6.2 TRAVEL DISTANCES ON NETWORKS

The most common question facing a motorist who sets out to drive from some location in a city to another concerns the choice of a route. Among the alternative routes available, one is chosen on the basis of such criteria as perceived travel distance, travel time, route "reliability," and so on. Similar choices must be made on a continuous basis by the dispatchers and/or the drivers of vehicles providing urban emergency services. The dispatchers, in particular, must mentally compare on a continuous basis the characteristics of alternative routes to an incident for a number of different, spatially distributed vehicles which are candidates for dispatching at any given time.

In this section we shall examine efficient methods for determining the paths that minimize travel time (or distance or cost) between any two specific points or between sets of pairs of points in a transportation network.

While the applicability of these techniques to the problem of vehicle dispatching and routing is obvious, there is an even more important motivation for beginning our presentation with a discussion of this topic: the determination of shortest paths appears consistently as a subproblem in virtually every network problem, and thus shortest-path algorithms are used as building blocks in algorithms that solve more complex problems.

A large number of algorithms have been proposed over the years for solving shortest-path problems.

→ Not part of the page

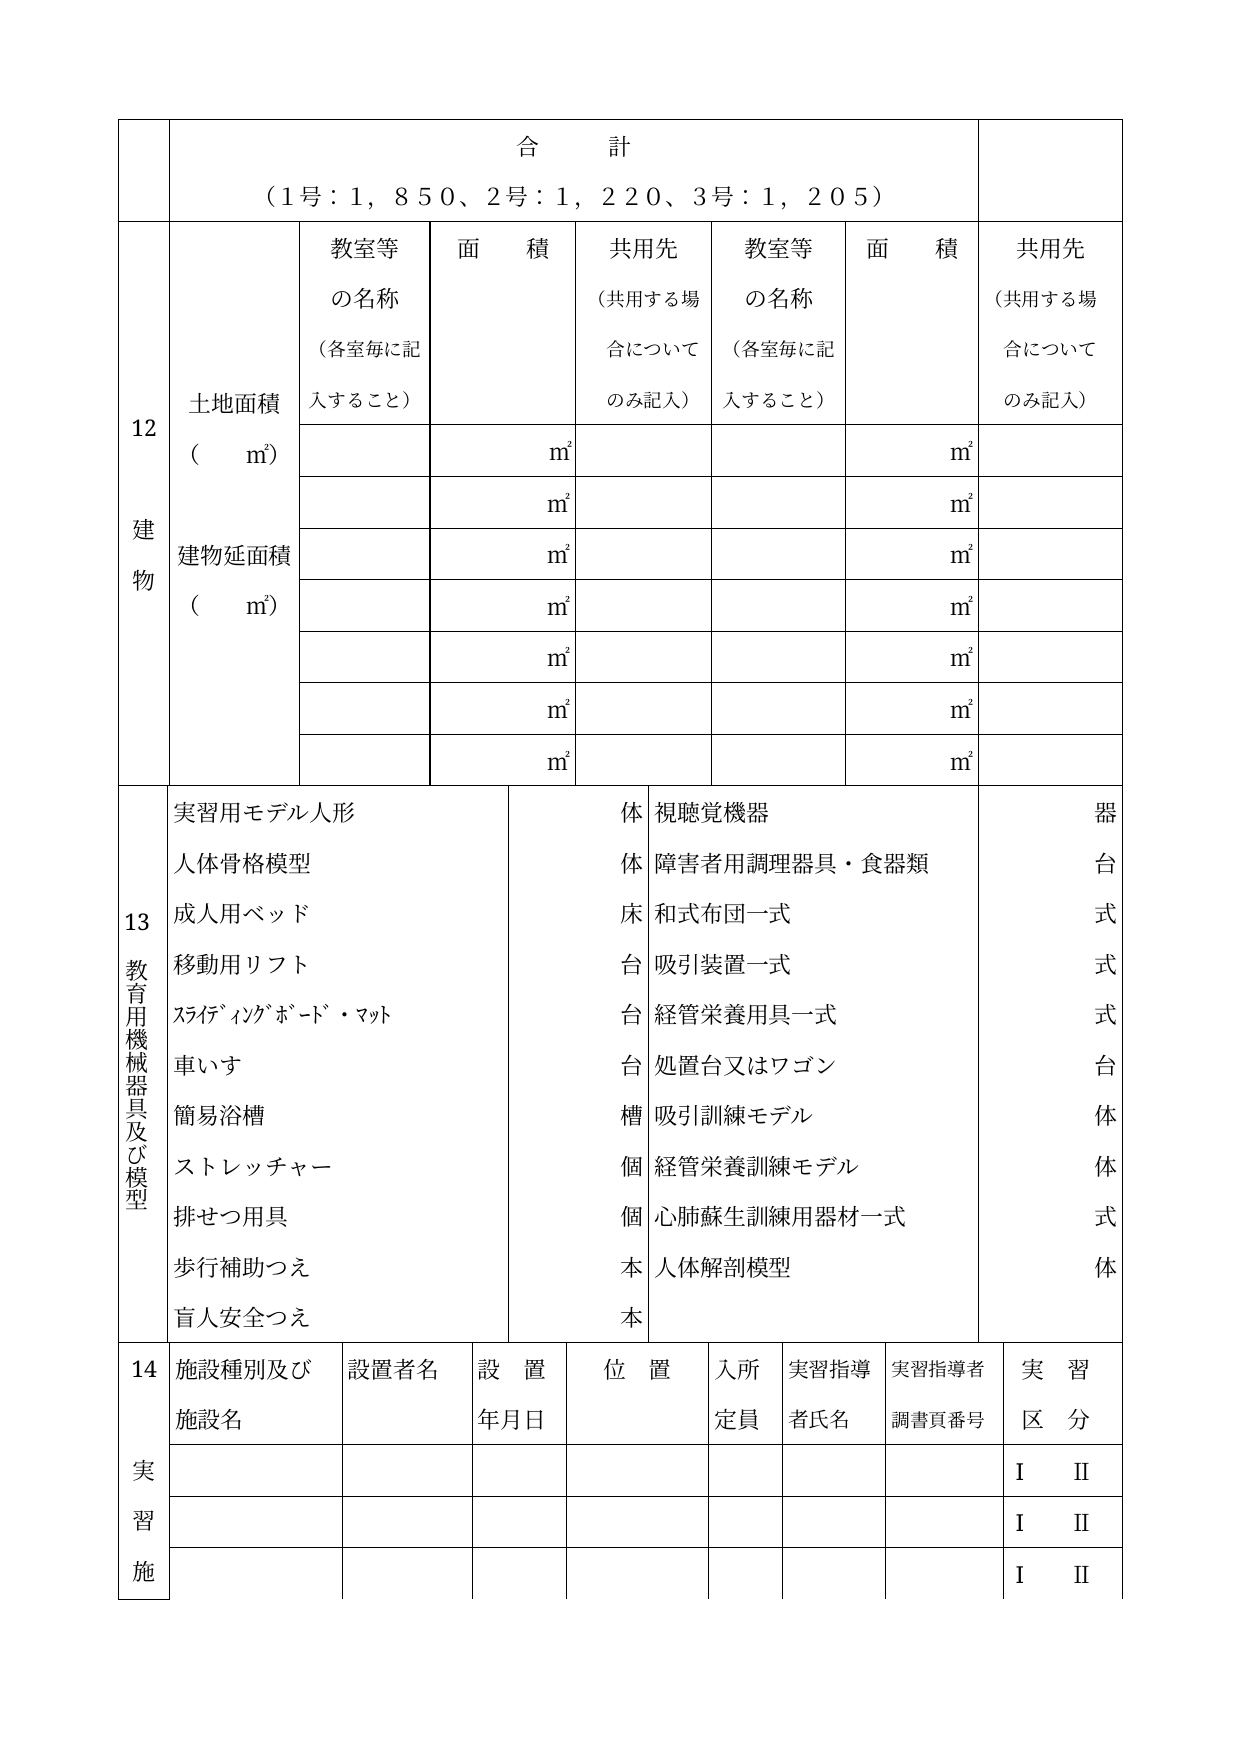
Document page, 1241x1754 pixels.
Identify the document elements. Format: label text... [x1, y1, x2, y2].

However, they can all be viewed as variations on a few basic themes and the two algorithms that will be described here illustrate all these themes. The first of the algorithms will determine the shortest paths between a given node and all other nodes in a network, while the second obtains simultaneously the shortest paths between all pairs of nodes. Both algorithms can be used with directed, undirected, or mixed graphs, and both assume that all link lengths are nonnegative. While this latter assumption is a reasonable one in the context of urban service systems--where link lengths usually represent travel distances or travel times-- this may not be the case in other applications where link lengths can, for instance, represent costs (and thus a negative link length would simply imply a "profit" for traversing the corresponding link).

Algorithms for determining shortest paths in networks with some negative link lengths also exist and can be viewed as relatively simple extensions of the two algorithms that will be described below especially with regard to Algorithm 6.2. Such algorithms are developed in Problem 6.1.